Given
Radius or perihelion, rp = 6R
Radius of aphelion, ra = 2 R
Hence,
ra = a(1+e) = 6R ...............(1)
rp = a(1-e) = 2R ..............(2)
From (I) & (II)
eccentricity, e = \(\frac{1}{2}\)
From law of conservation of angular momentum, angular momentum oat perigee = angular momentum at apogee
\(\therefore\) mvprp = mvara
\(\therefore\) \(\frac{v_a}{v_p}=\frac{1}{3}\)
Applying law of Conservation of Energy :
Energy at perigee = Energy at apogee
(Where M is mass of earth)
\(\frac{1}{2}\)\(mv^2_p\) - \(\frac{GMm}{r_a}\) = \(\frac{1}{2}mv^2_a-\frac{GMm}{r_a}\)

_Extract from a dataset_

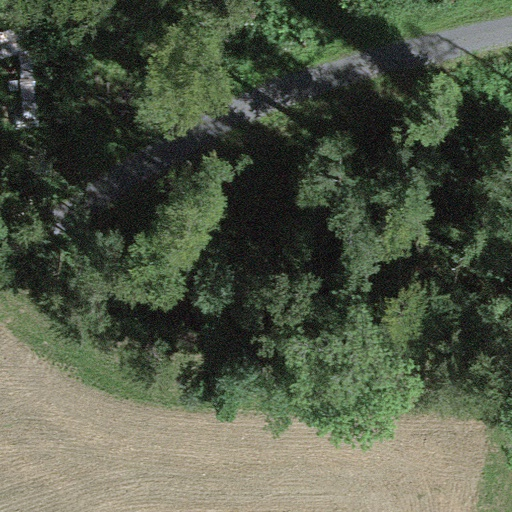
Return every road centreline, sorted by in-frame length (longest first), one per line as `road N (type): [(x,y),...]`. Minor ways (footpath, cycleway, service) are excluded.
road 1 (track): [(511,28),(287,99),(0,258)]
road 2 (track): [(4,256),(2,0)]
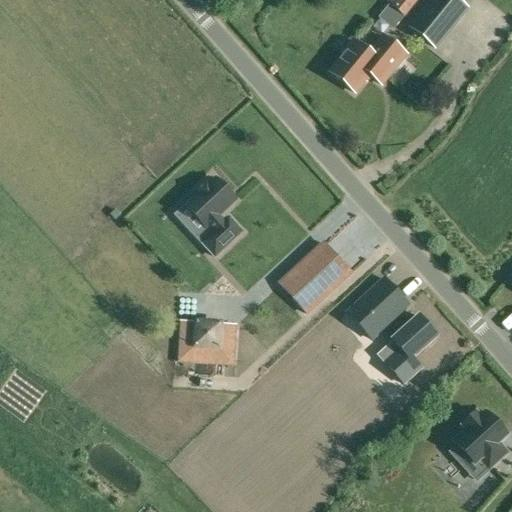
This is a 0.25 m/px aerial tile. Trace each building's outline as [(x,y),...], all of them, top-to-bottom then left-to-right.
[(416,0),(390,0),(388,4),(403,16),(416,0)] [(466,10),(453,0),(433,0),(410,29),(434,49),(466,10)] [(381,86),(405,56),(382,37),(369,54),(353,42),(343,55),(345,56),(330,74),(354,94),(369,76),(381,86)] [(217,168),(213,164),(198,176),(202,181),(191,190),(211,213),(213,211),(218,217),(207,227),(219,242),(247,217),(235,203),(230,207),(225,201),(242,186),(223,163),(217,168)] [(350,274),(323,244),(279,285),(306,315),(350,274)] [(408,306),(384,280),(347,314),(371,341),(408,306)] [(413,360),(436,339),(417,317),(391,341),(392,343),(377,357),(403,386),(421,369),(413,360)] [(465,469),(471,463),(474,466),(480,460),(489,470),(506,454),(497,444),(500,442),(502,440),(506,436),(501,430),(485,413),(479,418),(475,414),(461,427),(465,431),(453,442),(457,447),(451,453),(465,469)]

(where M is the mass of a earth)
\(\therefore\) \(v^2_p\big(1-\frac{1}{9}\big)\)= -2GM\(\big[\frac{1}{r_a}-\frac{1}{r_p}\big]\)= 2GM\(\big[\frac{1}{r_a}-\frac{1}{r_p}\big]\)
Putting va = \(\frac{v_p}{3}\)
vp = \(\frac{2GM\big[\frac{1}{r_p}-\frac{1}{r_a}\big]^{\frac{1}{2}}}{\big[1-\big(\frac{v_a}{v_p}\big)^2\big]^{\frac{1}{2}}}\) = \(\Bigg[\frac{\frac{2GM}{R}\big[\frac{1}{2}-\frac{1}{6}\big]}{\big(1-\frac{1}{9}\big)}\Bigg]^{\frac{1}{2}}\)
= \(\Bigg(\frac{\frac{2}{3}}{\frac{8}{9}}\frac{GM}{R}\Bigg)^{\frac{1}{2}}\)
= \(\sqrt{\frac{3}{4}\frac{GM}{R}}\) = 6.85 \(\frac{km}{s}\)
vp = 6.85 km/s
va = \(\frac{v_p}{3}\)
ve = 2.28 km/s
For circular orbit of radius ,
For r = 6R, ve = \(\sqrt{\frac{GM}{6R}}\) = 3.23 km/s.
Hence to transfer to a circular orbit at apogee, we have to boost the velocity by ∆ = (3.23 – 2.28) = 0.95 km/s. this can be done by suitably firing rockets from the satellite.